Page extract:

══════

We can't rely on probabilistic approaches to what we do. That actually is not just, again, the calculation, but we have to be able to trace back through the entire process because it has to be auditable. Those are the, you know, you put those different pieces together, and that's why I really would say Vertex has a strong foundation in what we do. Last thing I'll say, business model. We're not a seat-based model. We're based on, you know, based on company size or almost a consumption-based model, but it's really revenue band-based in our business model. We're, you know, we're not relying on companies to buy more seats from us. We grow with our customers as they grow.

Chris Quintero
Office of the CFO Software Analyst, Morgan Stanley

Yeah. It's really about the accuracy, the compliance, the auditability, you know, the fact that, you know, 70% of your rules you can't find online. That requires, you know, curation-

Chris Young
President and CEO, Vertex

Correct.

Chris Quintero
Office of the CFO Software Analyst, Morgan Stanley

from you all. Great. Let's shift over. Let's talk about growth. 2025 was a little bit of a slower growth year for you all. 18% ARR growth went down to 11% in 2025. The main drive was really that existing customer growth. Maybe unpack for us what were the drivers on the growth retention side and the expansion side that led to that, you know, little bit lower growth rate.

Chris Young
President and CEO, Vertex

You wanna take that?

John Schwab
CFO, Vertex

Yeah. Maybe I'll start out.

Chris Young
President and CEO, Vertex

Sure.

John Schwab
CFO, Vertex

You know, again, just doing the walk, Chris, you know, we lost about a point from our GRR. A lot of that typically is around, you know, we have controllable and uncontrollable. The uncontrollable are bankruptcies, they're M&A activities, things that are kinda out of our hands. That's somewhat uncontrollable. The controllable is more a lot of the churn we saw there was low dollar, small customer, that type of thing that we've had for a long period of time. I think, you know, that's something that we are spending a lot of time digging into.

With Chris coming on, we've spent a lot of time thinking about, you know, the reasons behind getting in front of you know, how are we going to attack the customers to make sure we can see these things in advance of them happening. We're really focused on that because that's the beginning of the entire funnel of, you know, the funnel of our ARR growth algorithm that's out there. That's one where we spent some time. You know, we did have, during the year, we also then, moving into NRR, we lost about 1.5 points from additional entitlements, and that's just growth from existing customers. Growth as Chris mentioned, we price based on revenue bands.

══════

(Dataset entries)

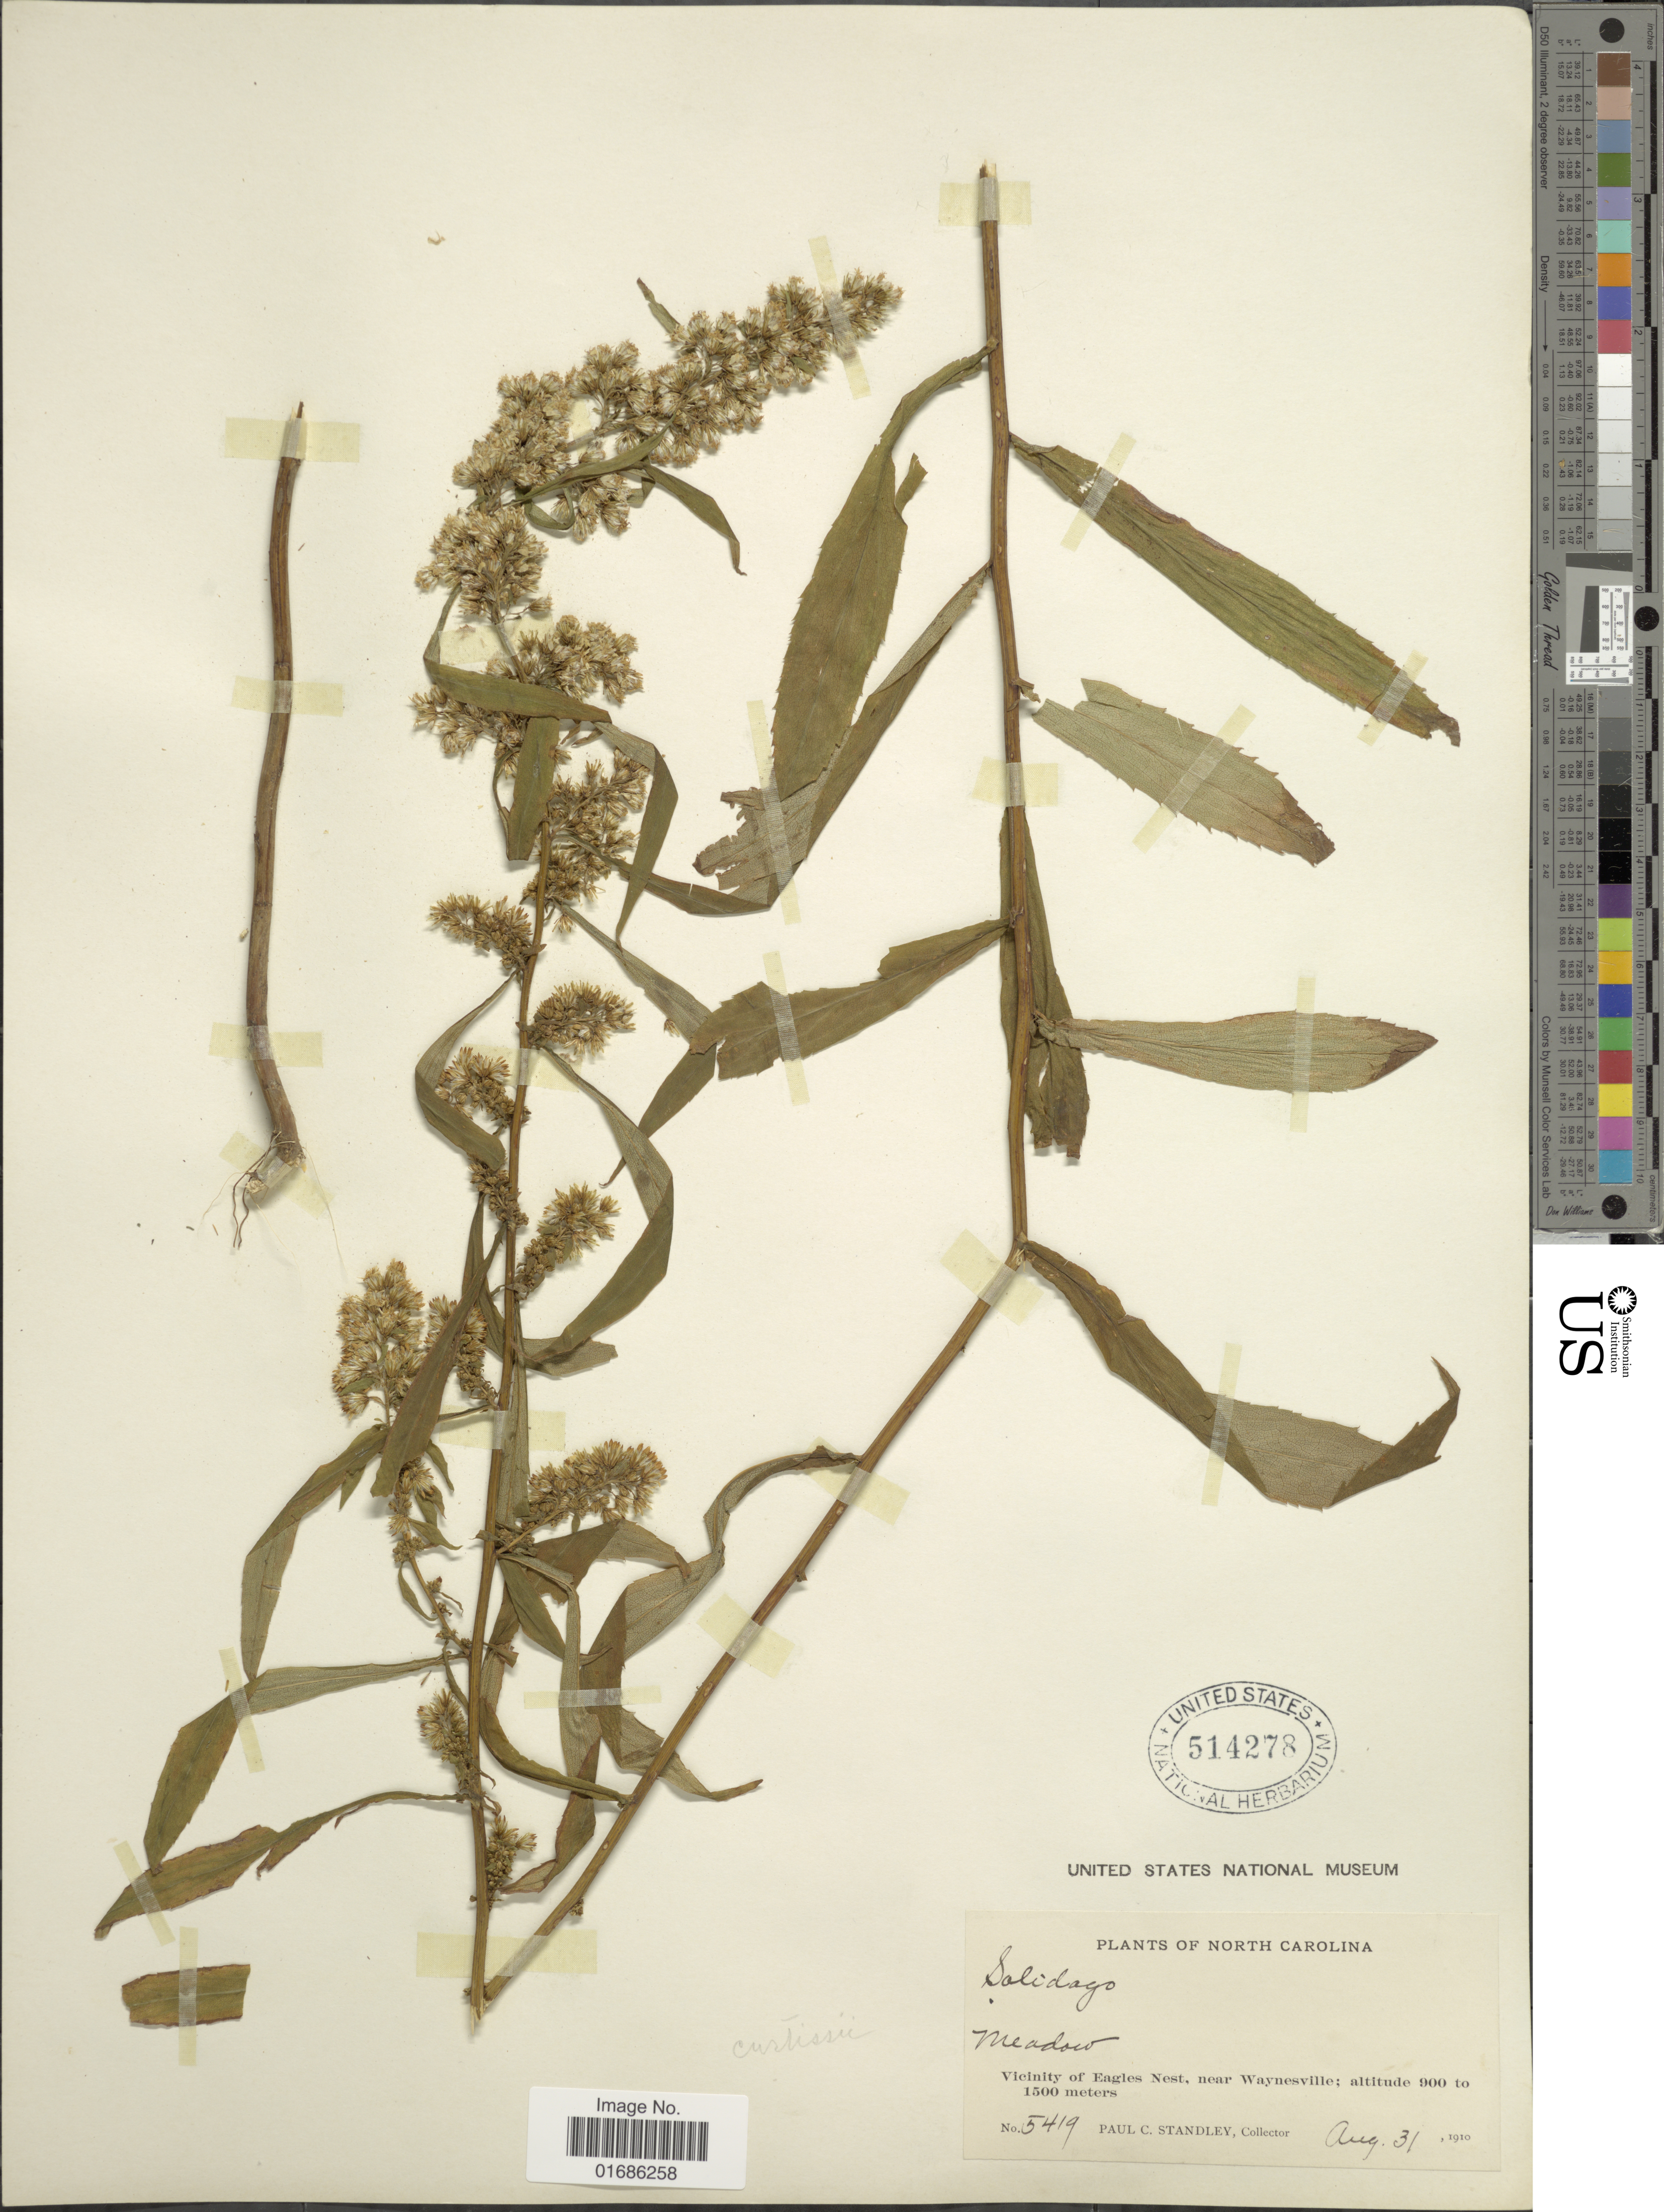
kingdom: Plantae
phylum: Tracheophyta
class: Magnoliopsida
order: Asterales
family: Asteraceae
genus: Solidago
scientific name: Solidago curtisii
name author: Torr. & A. Gray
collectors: P. C. Standley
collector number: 5419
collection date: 1910-08-31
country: United States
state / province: North Carolina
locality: Meadow, Vicinity of Eagles Nest, near Waynesville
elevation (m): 900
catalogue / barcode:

══════

Stated task A:
Render this sentence from the Vertex transcript in Spanish: "We grow with our customers as they grow."
Stated task B:
Rewrite the part of the Vertex transcript starting with "from you all." and going on through "lower growth rate.", using "weaker" in place of "slower".
Stated task C:
Write what comes next in the Vertex transcript, picking up after its last sentence.
Nothing in the dataset entries is needed for this work.

Exercise answer A:
Crecemos con nuestros clientes a medida que ellos crecen.

Exercise answer B:
from you all. Great. Let's shift over. Let's talk about growth. 2025 was a little bit of a weaker growth year for you all. 18% ARR growth went down to 11% in 2025. The main drive was really that existing customer growth. Maybe unpack for us what were the drivers on the growth retention side and the expansion side that led to that, you know, little bit lower growth rate.

Exercise answer C:
The revenue band pricing, as customers exceed those bands, we then charge them for their overages, then we renew them at a higher rate. We see that. When we saw the renewal cycle this year, we didn't see people crossing those bands as aggressively as they had in prior years. That resulted in two things. One, we had a smaller amount of true-up revenue, which is that backwards-looking, you know, pay us for the your past SIMs. Two, we didn't see the renewals we weren't renewing at higher tiers for our customers. This isn't saying they were using us less. It was just saying they weren't growing through the band. That was about 1.5 points or so.

You know, we've been working with, again, another customer success opportunity there for us to spend time with the customers, understand what their renewal's looking like, how that's gonna come to be. I think that's an area that, again, we're attacking with not only technology, but people. Then second, a little bit in the cross-sell upsell. We lost about a point and a half there. The cross-sell upsell was one, you know, again, About 70% of our new revenue opportunities come from existing customers. That's customers buying, if they're a sales tax customer, they'll buy a use tax, or they'll buy returns or something along those lines. The motion there was just a bit slower.

We did have a good, a strong new logo year in terms of kind of that activity. Again, sometimes it just ebbs and flows between the two pieces. Again, new logo activity helped us offset a little bit of the impact we saw coming out of the cross-sell upsell. I think what we anticipate is that this year, thinking about the cross-sell opportunity, Chris had mentioned, you know, getting into the e-invoicing, e-invoicing is gonna be big for us this year as additional mandates come on. We saw Belgium go live in January of 2026. We know that France is coming live in September, and we have Germany in January of 2027.

The sales motion around that activity will be picking up as those deadlines approach. We're gonna then start to see more revenue as the volume, because they're consumption-based as well, run through that. A lot of activity expected for 2027 for sure or 2026 for sure.

Chris Quintero
Office of the CFO Software Analyst, Morgan Stanley

What's the path to stabilizing and accelerating that net retention rate going forward? What components are you really most confident in being able to turn around?

Chris Young
President and CEO, Vertex

There's a couple pieces that we're very focused on. One is the support experience. I talked about some of this on the call recently. You know, improving the median time to remediate the issue. Changing, like, basically reducing the number of handoffs that happen when a customer calls in with an issue. There's some clear things that we can do in the support experience to improve that. That's always a factor in how customers think about working with us. The second one is reducing the amount of time it takes to implement the product. You know, whether we're the ones doing the implementation or whether we wanna bring some of that to our partners, if we can shrink that amount of time, you know, again, that leads to better satisfaction. That keeps the customer happier.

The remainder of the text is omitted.